### Directive
The lines from the first line of the entries through the line containing "wurden. Jede dieser" are to be repeated exactly, with both of those lines included.

### Data excerpts
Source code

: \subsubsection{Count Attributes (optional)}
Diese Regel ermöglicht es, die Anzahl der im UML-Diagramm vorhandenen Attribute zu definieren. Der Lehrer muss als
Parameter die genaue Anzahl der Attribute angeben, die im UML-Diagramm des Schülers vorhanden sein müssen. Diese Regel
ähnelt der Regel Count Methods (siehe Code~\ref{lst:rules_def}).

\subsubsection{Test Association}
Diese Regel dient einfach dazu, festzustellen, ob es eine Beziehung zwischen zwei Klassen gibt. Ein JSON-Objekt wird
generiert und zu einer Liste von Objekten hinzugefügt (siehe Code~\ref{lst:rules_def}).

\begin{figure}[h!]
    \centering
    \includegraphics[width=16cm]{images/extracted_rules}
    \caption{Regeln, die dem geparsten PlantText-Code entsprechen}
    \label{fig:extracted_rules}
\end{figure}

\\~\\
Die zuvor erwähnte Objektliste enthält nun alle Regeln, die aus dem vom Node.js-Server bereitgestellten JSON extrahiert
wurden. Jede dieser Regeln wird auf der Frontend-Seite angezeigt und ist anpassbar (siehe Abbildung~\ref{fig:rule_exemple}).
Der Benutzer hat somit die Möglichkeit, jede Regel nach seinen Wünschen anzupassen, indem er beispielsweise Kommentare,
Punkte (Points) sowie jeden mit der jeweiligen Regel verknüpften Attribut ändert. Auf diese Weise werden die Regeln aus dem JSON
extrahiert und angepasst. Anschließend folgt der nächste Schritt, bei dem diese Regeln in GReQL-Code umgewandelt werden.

### Expected answer
Source code

: \subsubsection{Count Attributes (optional)}
Diese Regel ermöglicht es, die Anzahl der im UML-Diagramm vorhandenen Attribute zu definieren. Der Lehrer muss als
Parameter die genaue Anzahl der Attribute angeben, die im UML-Diagramm des Schülers vorhanden sein müssen. Diese Regel
ähnelt der Regel Count Methods (siehe Code~\ref{lst:rules_def}).

\subsubsection{Test Association}
Diese Regel dient einfach dazu, festzustellen, ob es eine Beziehung zwischen zwei Klassen gibt. Ein JSON-Objekt wird
generiert und zu einer Liste von Objekten hinzugefügt (siehe Code~\ref{lst:rules_def}).

\begin{figure}[h!]
    \centering
    \includegraphics[width=16cm]{images/extracted_rules}
    \caption{Regeln, die dem geparsten PlantText-Code entsprechen}
    \label{fig:extracted_rules}
\end{figure}

\\~\\
Die zuvor erwähnte Objektliste enthält nun alle Regeln, die aus dem vom Node.js-Server bereitgestellten JSON extrahiert
wurden. Jede dieser Regeln wird auf der Frontend-Seite angezeigt und ist anpassbar (siehe Abbildung~\ref{fig:rule_exemple}).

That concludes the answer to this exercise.